Activity: Range to output from the entries below: the line containing "two are equal:</span></span>" through the line containing "are the same:</span></span>". Set it down exactly, ends included, nothing else.

BEGIN Materials provided

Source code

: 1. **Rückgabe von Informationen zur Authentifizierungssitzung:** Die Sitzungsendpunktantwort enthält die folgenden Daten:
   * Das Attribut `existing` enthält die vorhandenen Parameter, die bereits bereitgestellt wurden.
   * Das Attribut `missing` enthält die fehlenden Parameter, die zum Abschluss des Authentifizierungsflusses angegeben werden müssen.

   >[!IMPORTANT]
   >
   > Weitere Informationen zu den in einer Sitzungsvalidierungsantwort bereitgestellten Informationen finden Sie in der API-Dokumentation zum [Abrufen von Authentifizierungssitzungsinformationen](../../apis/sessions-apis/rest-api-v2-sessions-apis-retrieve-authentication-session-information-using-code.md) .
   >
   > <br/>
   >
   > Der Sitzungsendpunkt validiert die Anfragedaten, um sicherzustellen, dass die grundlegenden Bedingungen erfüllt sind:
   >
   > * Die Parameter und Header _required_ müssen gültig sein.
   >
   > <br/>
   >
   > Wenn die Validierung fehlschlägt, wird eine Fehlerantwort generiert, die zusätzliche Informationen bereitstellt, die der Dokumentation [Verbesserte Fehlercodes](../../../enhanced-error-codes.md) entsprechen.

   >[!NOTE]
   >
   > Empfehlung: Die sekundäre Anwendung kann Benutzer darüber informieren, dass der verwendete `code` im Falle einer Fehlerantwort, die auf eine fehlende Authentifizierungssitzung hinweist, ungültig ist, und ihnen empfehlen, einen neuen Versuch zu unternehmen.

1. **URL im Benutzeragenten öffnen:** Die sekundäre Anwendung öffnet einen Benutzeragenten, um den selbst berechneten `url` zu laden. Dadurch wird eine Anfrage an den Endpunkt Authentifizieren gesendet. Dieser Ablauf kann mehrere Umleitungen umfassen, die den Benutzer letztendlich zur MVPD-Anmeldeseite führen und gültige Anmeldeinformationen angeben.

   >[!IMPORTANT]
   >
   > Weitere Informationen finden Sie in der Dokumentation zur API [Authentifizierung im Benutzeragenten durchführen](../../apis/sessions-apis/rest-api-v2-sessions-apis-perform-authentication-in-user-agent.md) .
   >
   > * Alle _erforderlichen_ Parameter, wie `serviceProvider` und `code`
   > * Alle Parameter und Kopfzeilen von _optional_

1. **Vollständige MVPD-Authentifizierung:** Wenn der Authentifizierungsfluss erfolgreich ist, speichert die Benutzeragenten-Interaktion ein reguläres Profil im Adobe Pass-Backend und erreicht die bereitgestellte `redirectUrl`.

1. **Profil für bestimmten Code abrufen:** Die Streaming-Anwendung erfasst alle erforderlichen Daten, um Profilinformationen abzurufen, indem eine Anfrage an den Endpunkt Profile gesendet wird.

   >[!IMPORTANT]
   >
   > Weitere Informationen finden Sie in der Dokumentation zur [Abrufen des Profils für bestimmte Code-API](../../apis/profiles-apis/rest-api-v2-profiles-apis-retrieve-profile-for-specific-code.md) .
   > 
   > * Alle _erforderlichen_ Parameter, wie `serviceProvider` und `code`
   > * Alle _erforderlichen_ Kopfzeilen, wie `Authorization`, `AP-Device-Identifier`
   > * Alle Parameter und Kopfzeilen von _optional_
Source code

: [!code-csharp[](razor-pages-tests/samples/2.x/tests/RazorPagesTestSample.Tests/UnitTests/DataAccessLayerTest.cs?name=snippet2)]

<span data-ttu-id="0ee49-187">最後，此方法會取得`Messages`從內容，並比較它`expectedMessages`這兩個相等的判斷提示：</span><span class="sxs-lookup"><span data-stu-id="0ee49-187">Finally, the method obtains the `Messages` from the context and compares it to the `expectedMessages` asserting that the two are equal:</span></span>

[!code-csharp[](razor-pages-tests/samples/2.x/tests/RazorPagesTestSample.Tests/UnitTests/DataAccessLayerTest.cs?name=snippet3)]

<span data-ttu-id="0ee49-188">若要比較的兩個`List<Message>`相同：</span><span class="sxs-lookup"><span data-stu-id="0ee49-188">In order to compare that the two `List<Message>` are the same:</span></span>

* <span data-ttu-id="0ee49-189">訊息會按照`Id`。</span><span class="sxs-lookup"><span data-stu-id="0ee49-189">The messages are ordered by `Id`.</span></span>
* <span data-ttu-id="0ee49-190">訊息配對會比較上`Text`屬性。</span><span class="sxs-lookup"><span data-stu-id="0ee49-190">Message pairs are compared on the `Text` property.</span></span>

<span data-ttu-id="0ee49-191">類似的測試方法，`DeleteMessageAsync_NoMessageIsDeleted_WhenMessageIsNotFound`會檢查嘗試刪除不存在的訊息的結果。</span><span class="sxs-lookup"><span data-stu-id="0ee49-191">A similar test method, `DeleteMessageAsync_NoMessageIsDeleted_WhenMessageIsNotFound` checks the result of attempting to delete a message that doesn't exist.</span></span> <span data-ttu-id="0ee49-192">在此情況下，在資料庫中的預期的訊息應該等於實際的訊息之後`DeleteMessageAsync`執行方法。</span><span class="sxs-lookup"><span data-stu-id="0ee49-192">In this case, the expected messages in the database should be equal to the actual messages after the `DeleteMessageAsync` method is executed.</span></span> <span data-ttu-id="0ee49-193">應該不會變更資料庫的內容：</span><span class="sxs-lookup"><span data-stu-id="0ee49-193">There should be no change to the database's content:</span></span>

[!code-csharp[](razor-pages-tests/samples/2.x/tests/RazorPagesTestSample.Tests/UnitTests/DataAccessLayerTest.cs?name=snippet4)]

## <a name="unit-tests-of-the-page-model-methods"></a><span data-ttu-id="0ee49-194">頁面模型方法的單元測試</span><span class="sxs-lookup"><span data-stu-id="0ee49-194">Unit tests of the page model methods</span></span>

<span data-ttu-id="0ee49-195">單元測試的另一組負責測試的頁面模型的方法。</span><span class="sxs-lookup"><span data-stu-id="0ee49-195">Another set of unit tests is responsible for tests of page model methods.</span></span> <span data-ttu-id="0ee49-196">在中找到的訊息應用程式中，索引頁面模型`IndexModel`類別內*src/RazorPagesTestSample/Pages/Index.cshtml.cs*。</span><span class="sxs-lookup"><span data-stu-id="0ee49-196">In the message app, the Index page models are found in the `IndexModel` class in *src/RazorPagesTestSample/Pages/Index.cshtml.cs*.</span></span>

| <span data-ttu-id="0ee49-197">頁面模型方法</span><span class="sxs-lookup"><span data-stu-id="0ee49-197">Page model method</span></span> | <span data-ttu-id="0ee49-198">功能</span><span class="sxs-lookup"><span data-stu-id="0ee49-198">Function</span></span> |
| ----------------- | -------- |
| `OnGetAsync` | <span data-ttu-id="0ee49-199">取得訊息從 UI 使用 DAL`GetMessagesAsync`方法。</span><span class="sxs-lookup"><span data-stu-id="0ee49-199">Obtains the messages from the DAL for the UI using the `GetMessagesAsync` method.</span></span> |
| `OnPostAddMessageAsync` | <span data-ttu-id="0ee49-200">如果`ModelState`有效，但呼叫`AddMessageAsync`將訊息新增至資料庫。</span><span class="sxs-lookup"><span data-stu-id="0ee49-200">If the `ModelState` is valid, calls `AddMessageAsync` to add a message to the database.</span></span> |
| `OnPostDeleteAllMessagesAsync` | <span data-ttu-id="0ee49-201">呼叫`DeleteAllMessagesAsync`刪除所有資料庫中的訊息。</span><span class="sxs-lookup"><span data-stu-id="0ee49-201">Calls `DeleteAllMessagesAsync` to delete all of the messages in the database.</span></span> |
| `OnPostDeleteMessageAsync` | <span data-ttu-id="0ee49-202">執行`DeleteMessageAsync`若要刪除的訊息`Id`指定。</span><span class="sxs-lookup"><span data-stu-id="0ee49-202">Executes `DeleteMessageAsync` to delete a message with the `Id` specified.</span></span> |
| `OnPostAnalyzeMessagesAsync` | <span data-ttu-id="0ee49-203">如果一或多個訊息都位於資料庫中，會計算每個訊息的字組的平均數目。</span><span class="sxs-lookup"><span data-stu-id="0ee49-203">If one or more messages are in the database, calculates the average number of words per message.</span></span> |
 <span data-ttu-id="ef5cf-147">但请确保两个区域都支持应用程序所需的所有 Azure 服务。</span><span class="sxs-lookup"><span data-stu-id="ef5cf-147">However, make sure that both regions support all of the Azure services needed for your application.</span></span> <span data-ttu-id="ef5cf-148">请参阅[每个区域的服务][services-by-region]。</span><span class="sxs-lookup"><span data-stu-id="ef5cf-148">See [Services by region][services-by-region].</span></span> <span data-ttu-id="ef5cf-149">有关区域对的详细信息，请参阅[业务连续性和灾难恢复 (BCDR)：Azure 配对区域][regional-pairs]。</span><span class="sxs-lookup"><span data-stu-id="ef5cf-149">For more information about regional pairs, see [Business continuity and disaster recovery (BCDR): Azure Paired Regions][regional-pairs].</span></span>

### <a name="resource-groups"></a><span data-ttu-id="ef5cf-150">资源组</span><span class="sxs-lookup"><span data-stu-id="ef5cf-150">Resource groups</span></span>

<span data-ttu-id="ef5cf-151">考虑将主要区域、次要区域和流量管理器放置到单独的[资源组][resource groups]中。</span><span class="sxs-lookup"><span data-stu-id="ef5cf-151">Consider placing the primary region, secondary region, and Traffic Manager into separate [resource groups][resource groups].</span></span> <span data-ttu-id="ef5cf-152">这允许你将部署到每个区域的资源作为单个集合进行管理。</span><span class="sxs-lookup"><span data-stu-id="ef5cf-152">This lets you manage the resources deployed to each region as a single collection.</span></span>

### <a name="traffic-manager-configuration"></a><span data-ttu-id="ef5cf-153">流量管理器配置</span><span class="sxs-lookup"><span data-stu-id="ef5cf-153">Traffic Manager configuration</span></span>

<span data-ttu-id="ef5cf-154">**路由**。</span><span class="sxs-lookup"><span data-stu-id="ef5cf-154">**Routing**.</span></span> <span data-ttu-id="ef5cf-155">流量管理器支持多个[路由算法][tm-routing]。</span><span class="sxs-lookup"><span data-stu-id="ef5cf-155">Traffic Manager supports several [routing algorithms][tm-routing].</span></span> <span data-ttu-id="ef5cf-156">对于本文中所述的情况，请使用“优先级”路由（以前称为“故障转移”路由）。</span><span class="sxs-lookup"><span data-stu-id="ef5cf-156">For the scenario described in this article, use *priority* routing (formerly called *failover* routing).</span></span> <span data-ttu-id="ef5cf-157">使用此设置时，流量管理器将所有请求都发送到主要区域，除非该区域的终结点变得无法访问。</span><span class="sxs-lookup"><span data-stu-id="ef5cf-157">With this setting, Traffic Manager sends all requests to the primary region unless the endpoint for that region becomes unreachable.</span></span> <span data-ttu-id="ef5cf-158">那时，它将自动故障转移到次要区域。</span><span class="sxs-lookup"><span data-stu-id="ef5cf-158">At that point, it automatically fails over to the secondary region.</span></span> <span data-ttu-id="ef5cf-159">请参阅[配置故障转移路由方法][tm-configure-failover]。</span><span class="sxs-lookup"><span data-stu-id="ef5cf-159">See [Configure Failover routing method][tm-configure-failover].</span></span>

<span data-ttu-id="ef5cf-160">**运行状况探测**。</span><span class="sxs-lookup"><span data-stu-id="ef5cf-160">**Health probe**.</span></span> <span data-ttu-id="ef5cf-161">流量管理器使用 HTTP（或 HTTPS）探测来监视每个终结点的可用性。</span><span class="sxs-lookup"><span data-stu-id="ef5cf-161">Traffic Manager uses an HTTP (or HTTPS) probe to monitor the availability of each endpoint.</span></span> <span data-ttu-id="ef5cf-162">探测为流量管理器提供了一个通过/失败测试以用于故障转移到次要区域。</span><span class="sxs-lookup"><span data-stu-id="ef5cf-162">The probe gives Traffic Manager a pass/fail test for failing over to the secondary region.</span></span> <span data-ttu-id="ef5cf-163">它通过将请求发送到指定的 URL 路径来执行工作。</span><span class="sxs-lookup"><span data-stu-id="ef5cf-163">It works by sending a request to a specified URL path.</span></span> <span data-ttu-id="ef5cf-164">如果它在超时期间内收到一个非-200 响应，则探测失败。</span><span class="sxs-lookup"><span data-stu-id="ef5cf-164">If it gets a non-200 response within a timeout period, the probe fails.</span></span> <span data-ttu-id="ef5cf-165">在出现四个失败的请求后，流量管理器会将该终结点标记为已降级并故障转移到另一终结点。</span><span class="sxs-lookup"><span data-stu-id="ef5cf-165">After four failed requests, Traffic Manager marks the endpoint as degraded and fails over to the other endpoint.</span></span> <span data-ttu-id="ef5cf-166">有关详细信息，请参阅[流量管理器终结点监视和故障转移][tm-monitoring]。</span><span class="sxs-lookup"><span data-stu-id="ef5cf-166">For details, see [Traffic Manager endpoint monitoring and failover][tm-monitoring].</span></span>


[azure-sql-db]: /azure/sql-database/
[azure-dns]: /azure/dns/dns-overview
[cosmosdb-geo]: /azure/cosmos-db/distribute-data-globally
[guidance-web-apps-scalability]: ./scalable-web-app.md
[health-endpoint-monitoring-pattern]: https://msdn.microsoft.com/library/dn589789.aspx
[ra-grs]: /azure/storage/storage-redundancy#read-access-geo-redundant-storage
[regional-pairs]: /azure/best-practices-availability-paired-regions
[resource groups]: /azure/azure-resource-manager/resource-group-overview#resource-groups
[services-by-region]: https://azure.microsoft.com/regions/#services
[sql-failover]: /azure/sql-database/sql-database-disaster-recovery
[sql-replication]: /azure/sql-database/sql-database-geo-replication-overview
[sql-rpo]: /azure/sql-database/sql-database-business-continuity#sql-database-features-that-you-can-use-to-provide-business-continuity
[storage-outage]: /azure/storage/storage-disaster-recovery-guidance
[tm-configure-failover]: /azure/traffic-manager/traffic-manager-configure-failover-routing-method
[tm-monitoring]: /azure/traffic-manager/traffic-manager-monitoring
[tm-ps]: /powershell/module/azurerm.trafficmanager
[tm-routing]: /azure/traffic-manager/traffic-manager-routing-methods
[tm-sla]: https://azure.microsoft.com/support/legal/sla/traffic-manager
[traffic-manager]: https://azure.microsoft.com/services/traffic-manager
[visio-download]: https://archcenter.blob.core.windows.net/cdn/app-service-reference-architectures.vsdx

END Materials provided

Exercise solution:
<span data-ttu-id="0ee49-187">最後，此方法會取得`Messages`從內容，並比較它`expectedMessages`這兩個相等的判斷提示：</span><span class="sxs-lookup"><span data-stu-id="0ee49-187">Finally, the method obtains the `Messages` from the context and compares it to the `expectedMessages` asserting that the two are equal:</span></span>

[!code-csharp[](razor-pages-tests/samples/2.x/tests/RazorPagesTestSample.Tests/UnitTests/DataAccessLayerTest.cs?name=snippet3)]

<span data-ttu-id="0ee49-188">若要比較的兩個`List<Message>`相同：</span><span class="sxs-lookup"><span data-stu-id="0ee49-188">In order to compare that the two `List<Message>` are the same:</span></span>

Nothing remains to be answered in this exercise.